On November 30, 2022, the Company closed on its acquisition of all leasehold interests and related assets of FireBird Energy LLC, which included approximately 75,000 gross (68,000 net) acres in the Midland Basin and certain related oil and gas assets, in exchange for 5.92 million shares of the Company’s common stock and $787 million in cash, including certain customary post-closing adjustments. Approximately $125 million of the cash consideration was deposited in an indemnity holdback escrow account at closing and was distributed upon satisfactory settlement of any potential title defects on the acquired properties. The cash portion of the consideration for the FireBird Acquisition was funded through a combination of cash on hand and borrowings under the Company’s revolving credit facility. As a result of the FireBird Acquisition, the Company added approximately 854 gross producing wells.

The following table presents the acquisition consideration paid in the FireBird Acquisition (in millions, except per share data, shares in thousands):

Consideration:
Shares of Diamondback common stock issued at closing5,921
Closing price per share of Diamondback common stock on the closing date$148.02 
Fair value of Diamondback common stock issued$876 
Cash consideration787 
Total consideration (including fair value of Diamondback common stock issued)$1,663 

Purchase Price Allocation

The FireBird Acquisition has been accounted for as a business combination using the acquisition method. The following table represents the allocation of the total purchase price paid in the FireBird Acquisition to the identifiable assets acquired and the liabilities assumed based on their fair values at the acquisition date. The purchase price allocation was completed in November 2023.
The following table sets forth the Company’s purchase price allocation (in millions):

Total consideration$1,663 
Fair value of liabilities assumed:
Other long-term liabilities10 
Fair value of assets acquired:
Oil and natural gas properties1,598 
Inventories
Other property, equipment and land72 
Amount attributable to assets acquired1,673 
Net assets acquired and liabilities assumed$1,663 

Oil and natural gas properties were valued using an income approach utilizing the discounted cash flow method, which takes into account production forecasts, projected commodity prices and pricing differentials, and estimates of future capital and operating costs which were then discounted utilizing an estimated weighted-average cost of capital for industry market participants. The fair value of acquired midstream assets was based on the cost approach, which utilized asset listings and cost records with consideration for the reported age, condition, utilization and economic support of the assets and was included in the Company’s consolidated balance sheets under the caption “Other property, equipment and land.” The majority of the measurements of assets acquired and liabilities assumed are based on inputs that are not observable in the market and are therefore considered Level 3 inputs.

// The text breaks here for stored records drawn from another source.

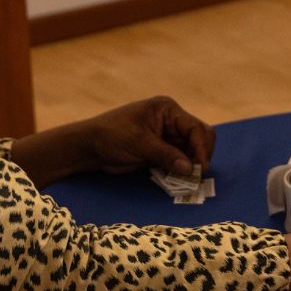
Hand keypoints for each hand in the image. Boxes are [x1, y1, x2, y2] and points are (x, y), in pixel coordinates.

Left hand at [86, 96, 214, 175]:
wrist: (89, 146)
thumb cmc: (112, 136)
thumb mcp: (139, 144)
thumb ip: (166, 155)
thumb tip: (191, 169)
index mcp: (167, 110)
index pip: (194, 128)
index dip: (201, 148)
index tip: (201, 168)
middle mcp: (171, 120)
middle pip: (199, 137)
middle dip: (200, 155)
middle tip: (197, 175)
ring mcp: (167, 135)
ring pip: (191, 150)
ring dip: (192, 165)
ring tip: (189, 181)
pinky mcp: (162, 150)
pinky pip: (180, 159)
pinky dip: (182, 170)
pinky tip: (180, 179)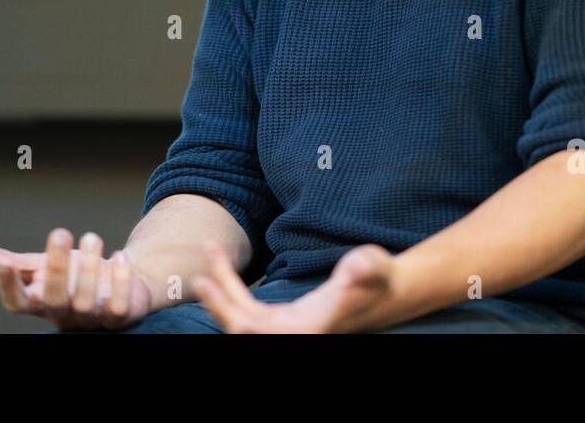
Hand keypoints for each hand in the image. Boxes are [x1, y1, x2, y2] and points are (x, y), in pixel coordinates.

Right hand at [0, 227, 155, 330]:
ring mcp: (92, 317)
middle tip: (60, 233)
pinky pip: (120, 305)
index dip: (8, 285)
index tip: (5, 259)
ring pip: (88, 301)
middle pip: (55, 298)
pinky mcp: (120, 315)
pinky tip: (119, 256)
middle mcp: (62, 313)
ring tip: (92, 238)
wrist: (116, 279)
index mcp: (38, 302)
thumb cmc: (71, 274)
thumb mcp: (35, 267)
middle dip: (57, 267)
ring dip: (91, 268)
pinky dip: (121, 281)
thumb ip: (1, 265)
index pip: (16, 303)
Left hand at [193, 241, 399, 332]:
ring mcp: (286, 327)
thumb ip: (366, 268)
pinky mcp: (284, 318)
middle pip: (244, 328)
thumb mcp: (375, 268)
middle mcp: (293, 333)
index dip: (236, 317)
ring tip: (211, 251)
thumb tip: (355, 268)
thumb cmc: (380, 279)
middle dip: (219, 306)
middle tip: (198, 277)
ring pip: (242, 316)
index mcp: (309, 328)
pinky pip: (249, 306)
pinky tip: (221, 264)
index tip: (214, 292)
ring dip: (222, 289)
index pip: (262, 331)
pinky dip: (232, 286)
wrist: (385, 290)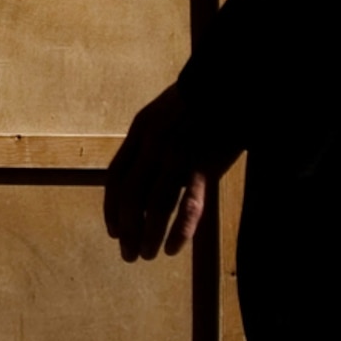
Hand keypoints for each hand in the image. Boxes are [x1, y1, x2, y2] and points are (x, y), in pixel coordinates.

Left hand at [104, 83, 236, 262]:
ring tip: (147, 255)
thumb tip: (138, 175)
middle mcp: (154, 145)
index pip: (115, 178)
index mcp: (140, 131)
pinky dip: (179, 231)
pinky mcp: (204, 166)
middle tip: (127, 253)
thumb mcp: (160, 113)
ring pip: (155, 206)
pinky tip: (174, 248)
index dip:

With the completion of the FireBird Acquisition, the Company acquired proved properties of $648 million and unproved properties of $950 million. The results of operations attributable to the FireBird Acquisition from the acquisition date through December 31, 2022 have been included in the consolidated statement of operations and include $46 million of total revenue and $28 million of net income.

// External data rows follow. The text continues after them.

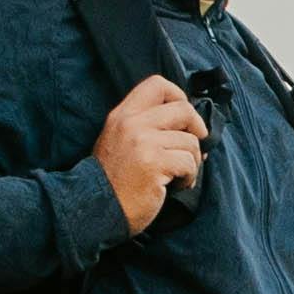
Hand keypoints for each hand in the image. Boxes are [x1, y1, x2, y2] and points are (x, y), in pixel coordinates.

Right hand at [93, 74, 205, 233]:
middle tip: (194, 148)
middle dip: (197, 129)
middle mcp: (131, 124)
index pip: (157, 84)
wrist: (96, 209)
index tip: (184, 119)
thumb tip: (190, 123)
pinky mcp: (154, 164)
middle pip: (183, 109)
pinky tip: (177, 186)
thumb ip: (145, 125)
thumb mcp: (120, 141)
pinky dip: (189, 177)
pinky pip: (189, 163)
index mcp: (122, 115)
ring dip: (192, 161)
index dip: (179, 97)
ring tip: (179, 175)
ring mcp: (142, 143)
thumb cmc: (114, 180)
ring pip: (190, 141)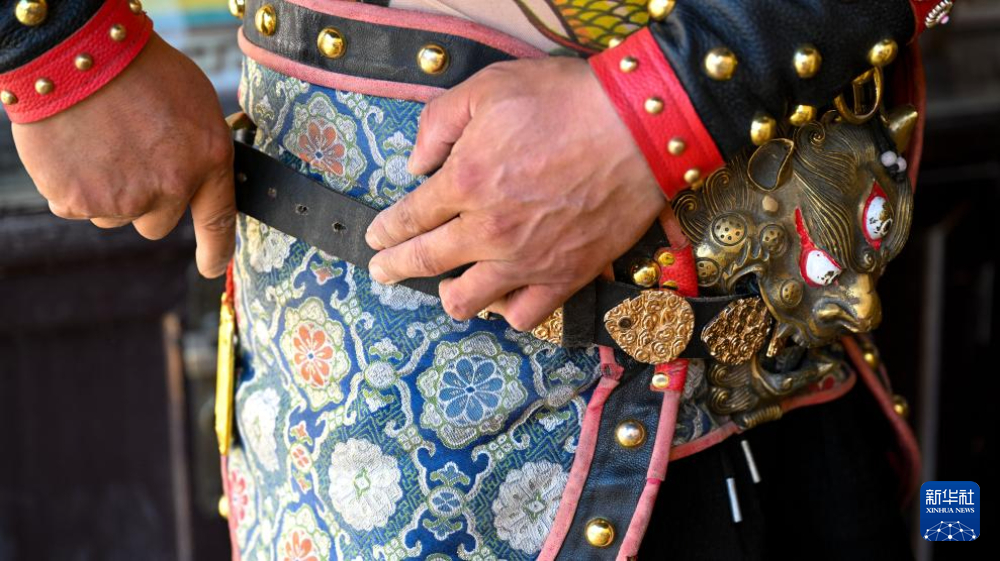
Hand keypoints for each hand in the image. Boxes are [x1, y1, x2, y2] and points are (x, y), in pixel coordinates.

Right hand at [12, 33, 235, 277]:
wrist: (76, 53)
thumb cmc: (138, 67)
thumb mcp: (194, 101)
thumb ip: (197, 148)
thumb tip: (195, 175)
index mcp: (208, 159)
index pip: (218, 220)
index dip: (216, 250)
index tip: (210, 267)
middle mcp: (170, 188)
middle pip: (157, 225)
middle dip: (145, 202)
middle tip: (128, 160)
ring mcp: (122, 198)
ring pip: (115, 217)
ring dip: (108, 192)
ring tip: (99, 144)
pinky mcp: (77, 200)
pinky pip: (74, 205)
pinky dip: (71, 184)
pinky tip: (73, 148)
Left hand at [365, 57, 664, 329]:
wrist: (639, 129)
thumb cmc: (566, 101)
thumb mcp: (488, 87)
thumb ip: (438, 123)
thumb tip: (415, 163)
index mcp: (464, 182)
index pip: (409, 218)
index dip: (386, 230)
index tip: (375, 238)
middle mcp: (487, 231)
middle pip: (425, 261)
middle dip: (394, 267)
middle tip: (382, 271)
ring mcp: (526, 260)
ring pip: (467, 300)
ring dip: (448, 295)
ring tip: (447, 288)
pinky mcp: (565, 277)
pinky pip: (524, 315)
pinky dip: (506, 311)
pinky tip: (503, 299)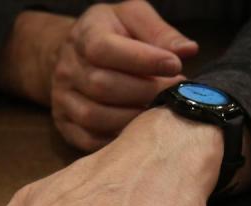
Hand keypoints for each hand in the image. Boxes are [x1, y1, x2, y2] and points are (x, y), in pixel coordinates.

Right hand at [50, 1, 197, 150]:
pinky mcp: (66, 125)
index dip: (142, 60)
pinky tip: (139, 130)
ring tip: (158, 112)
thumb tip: (187, 50)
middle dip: (145, 92)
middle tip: (172, 93)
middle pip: (103, 86)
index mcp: (85, 35)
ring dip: (133, 119)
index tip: (175, 65)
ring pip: (96, 117)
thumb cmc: (114, 35)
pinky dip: (118, 140)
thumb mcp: (134, 19)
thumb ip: (160, 32)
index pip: (104, 49)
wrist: (77, 56)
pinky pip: (90, 140)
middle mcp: (67, 68)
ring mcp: (63, 99)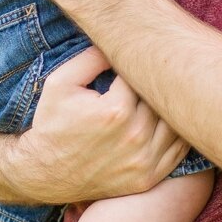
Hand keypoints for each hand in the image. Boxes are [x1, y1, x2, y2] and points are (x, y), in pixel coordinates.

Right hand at [17, 47, 190, 200]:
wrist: (43, 173)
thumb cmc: (52, 124)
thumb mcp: (60, 82)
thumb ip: (91, 57)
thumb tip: (119, 43)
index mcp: (115, 110)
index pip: (143, 77)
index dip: (137, 69)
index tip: (130, 67)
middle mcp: (135, 137)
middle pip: (161, 98)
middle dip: (153, 87)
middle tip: (147, 80)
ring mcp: (144, 161)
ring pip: (175, 123)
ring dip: (168, 109)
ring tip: (156, 99)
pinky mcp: (148, 178)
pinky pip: (178, 151)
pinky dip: (177, 134)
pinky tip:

Delaware Basin Acquisition

On January 18, 2022, the Company acquired, from an unrelated third-party seller, approximately 6,200 net acres in the Delaware Basin for $232 million in cash, including customary post-closing adjustments. The acquisition was funded through cash on hand.

Other 2022 Acquisitions

Additionally during the year ended December 31, 2022, the Company acquired, from unrelated third-party sellers, approximately 4,000 net acres and over 200 gross wells in the Permian Basin for an aggregate purchase price of approximately $220 million in cash, including customary closing adjustments. The acquisitions were funded through cash on hand.

Non-Core Assets Divestiture

In October 2022, the Company completed the divestiture of non-core Delaware Basin acreage consisting of approximately 3,272 net acres, with net production of approximately 550 BO/d (800 BOE/d) for $155 million of net proceeds. The Company used the net proceeds from this transaction for debt reduction.